In HIV, refers to any behaviour or action that increases an individual’s probability of acquiring or transmitting HIV, such as having unprotected sex, having multiple partners or sharing drug injection equipment.

sexually transmitted diseases (STDs)

Although HIV can be sexually transmitted, the term is most often used to refer to chlamydia, gonorrhoea, syphilis, herpes, scabies, trichomonas vaginalis, etc.

Researchers from the Medical Monitoring Project therefore used face-to-face interviews and medical records to establish the percentage of people receiving care who received three types of HIV/sexual health prevention intervention in 2009. The interventions were: counselling provided by healthcare workers; individual-level counselling provided by HIV prevention workers; participation in a small group HIV/sexual health risk-reduction intervention. The investigators also explored the factors associated with participation in such interventions.

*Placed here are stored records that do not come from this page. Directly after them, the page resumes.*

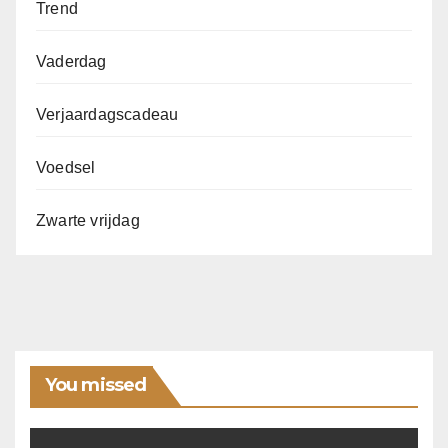
Trend
Vaderdag
Verjaardagscadeau
Voedsel
Zwarte vrijdag
You missed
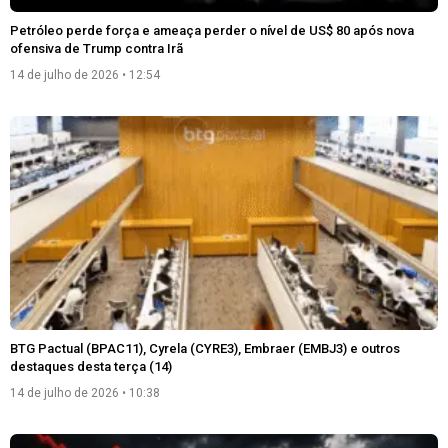
Petróleo perde força e ameaça perder o nível de US$ 80 após nova
ofensiva de Trump contra Irã
14 de julho de 2026
12:54
BTG Pactual (BPAC11), Cyrela (CYRE3), Embraer (EMBJ3) e outros
destaques desta terça (14)
14 de julho de 2026
10:38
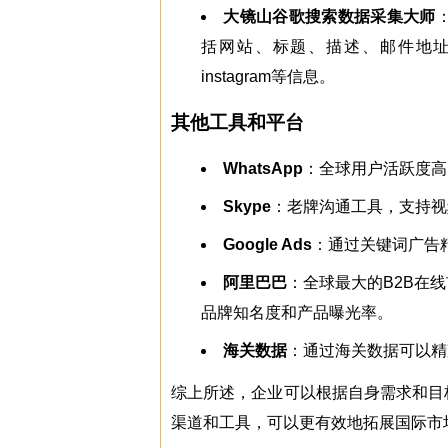
大镜山谷歌搜索数据采集大师
括网站、标题、描述、邮件地址、手机或电话
instagram等信息。
其他工具和平台
WhatsApp
：全球用户活跃度高
Skype
：老牌沟通工具，支持视
Google Ads
：通过关键词广告
阿里巴巴
：全球最大的B2B在
品牌知名度和产品曝光率。
海关数据
：通过海关数据可以精
综上所述，企业可以根据自身需求和目
渠道和工具，可以更有效地拓展国际市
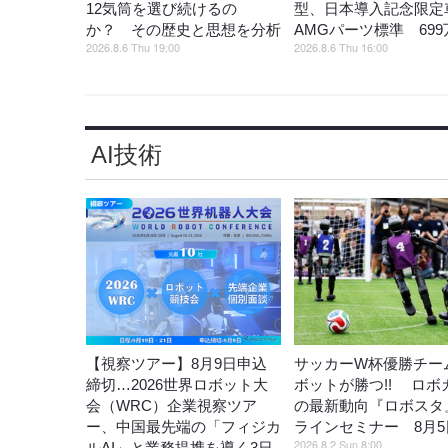
12気筒を選び続けるの
型、日本導入記念限定
か？ その歴史と思想を分析
AMGパーツ標準 699
2026.8.6 Thu 19:00
2026.8.6 Thu 16:00
AI技術
【視察ツアー】8月9日申込
サッカーW杯優勝チー
締切…2026世界ロボット大
ボットが勝つ!! ロボ
会（WRC）企業視察ツア
の最新動向『ロボスタ
ー、中国最先端の「フィジカ
ラインセミナー 8月5
2026.8.2 Sun 8:00
ルAI」と業務提携を導く3日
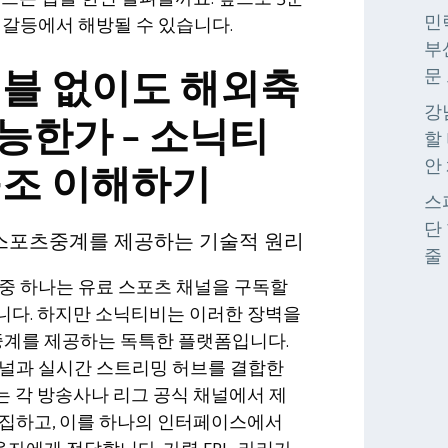
민
 갈등에서 해방될 수 있습니다.
부
이블 없이도 해외축
문
강
능한가 – 소닉티
할
안
구조 이해하기
스
단 
포츠중계를 제공하는 기술적 원리
줄
중 하나는 유료 스포츠 채널을 구독할
니다. 하지만 소닉티비는 이러한 장벽을
계를 제공하는 독특한 플랫폼입니다.
채널과 실시간 스트리밍 허브를 결합한
 각 방송사나 리그 공식 채널에서 제
수집하고, 이를 하나의 인터페이스에서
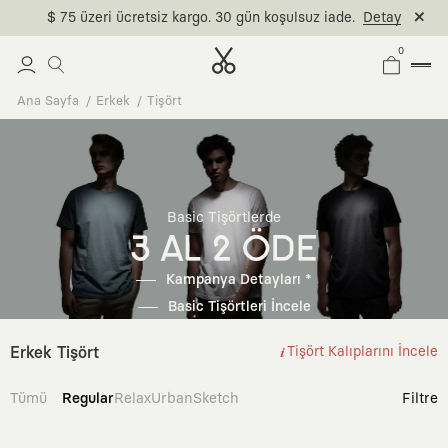
$ 75 üzeri ücretsiz kargo. 30 gün koşulsuz iade.
Detay
0
Ana Sayfa
Erkek
Tişört
Basic Tişörtlerde
3 AL 2 ÖDE
Kampanya Detayları *
Basic Tişörtleri İncele
Erkek Tişört
Tişört Kalıplarını İncele
Tümü
Regular
Relax
Urban
Sketch
Filtre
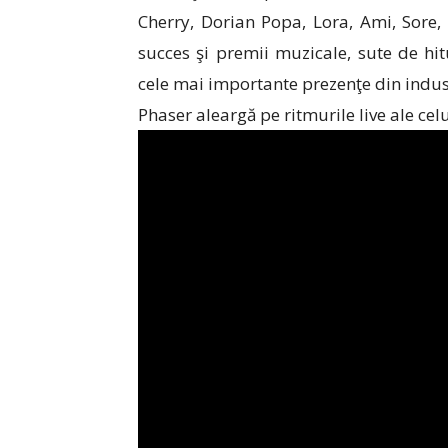
Cherry, Dorian Popa, Lora, Ami, Sore, 
succes şi premii muzicale, sute de hi
cele mai importante prezenţe din indus
Phaser aleargă pe ritmurile live ale celu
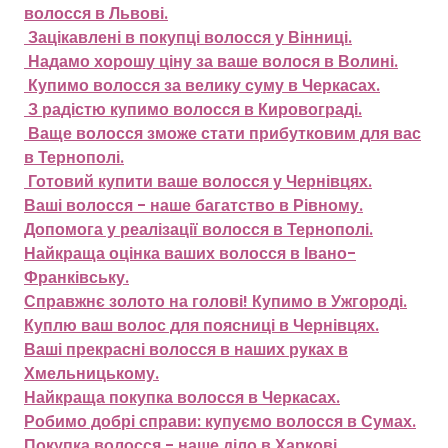
волосся в Львові.
Зацікавлені в покупці волосся у Вінниці.
Надамо хорошу ціну за ваше волося в Волині.
Купимо волосся за велику суму в Черкасах.
З радістю купимо волосся в Кировограді.
Ваще волосся зможе стати прибутковим для вас
в Тернополі.
Готовий купити ваше волосся у Чернівцях.
Ваші волосся - наше багатство в Рівному.
Допомога у реалізації волосся в Тернополі.
Найкраща оцінка ваших волосся в Івано-
Франківську.
Справжнє золото на голові! Купимо в Ужгороді.
Куплю ваш волос для поясниці в Чернівцях.
Ваші прекрасні волосся в наших руках в
Хмельницькому.
Найкраща покупка волосся в Черкасах.
Робимо добрі справи: купуємо волосся в Сумах.
Покупка волосся - наше діло в Харкові.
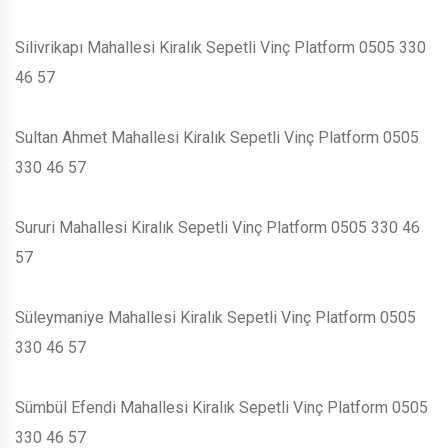
Silivrikapı Mahallesi Kiralık Sepetli Vinç Platform 0505 330
46 57
Sultan Ahmet Mahallesi Kiralık Sepetli Vinç Platform 0505
330 46 57
Sururi Mahallesi Kiralık Sepetli Vinç Platform 0505 330 46
57
Süleymaniye Mahallesi Kiralık Sepetli Vinç Platform 0505
330 46 57
Sümbül Efendi Mahallesi Kiralık Sepetli Vinç Platform 0505
330 46 57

A total of 4217 people from across the US participated in the study. Two-thirds were aged between 35 and 54 years, 71% were men and 65% belonged to racial and ethnic minorities. The majority – 65% – were subsisting on an annual income below $20,000. Thirteen per cent reported unprotected sex with a partner who was HIV negative or of unknown HIV status. A similar proportion reported diagnosis with a sexually transmitted infection (STI) in the previous twelve months. Use of stimulant drugs was reported by 11% of participants.

A one-to-one conversation in the past year with a healthcare worker about HIV/STI prevention was reported by 44% of participants. Just under a third of participants (30%) reported a conversation with a prevention programme worker and 16% told the investigators they had participated in a small group intervention within the previous twelve months.

Overall, 52% of participants reported participating in any one of the three interventions.

Among participants who reported unprotected sex in the past year that potentially involved a risk of HIV transmission, only 61% received a risk-reduction intervention. A similar percentage (63%) of participants diagnosed with a STI had one-to-one or group counselling.

Time pressures, lack of skill and embarrassment are offered by the investigators as possible explanations for failure to provide the risk-reduction counselling recommended in guidelines.

Low income, minority ethnic/racial origin and reporting risky sex were all consistently associated with receiving risk-reduction counselling.

In the investigators’ initial analysis, men who have sex with men (MSM) were shown to be significantly less likely than other groups to have received a HIV/sexual health risk-reduction intervention. However, this was no longer the case when the authors controlled for income and race. “It is possible that white and wealthier MSM may not be identified by program workers as being in need of prevention counseling,” suggest the investigators. “They may also be more likely than other MSM to receive care at facilities where those interventions may not be readily available (e.g., private practice).”

The authors conclude: “Levels of intervention exposure, particularly for individual-level prevention-level counseling delivered by healthcare providers, are low, given the fact that all of the participants in the sample are clinic patients, and, thus, presumably should have an opportunity to receive provider counseling.” They recommend that patients with high-risk behaviour should be “prioritized for receipt of interventions with a goal to reach as close to 100% as possible”.


Mizuno Y et al. Receipt of HIV/sexually transmitted disease prevention counseling by HIV-infected adults receiving medical care in the United States, Medical Monitoring Project, 2009. AIDS, 27, online edition, doi: 10.1097/QAD.000000000000057, 2013.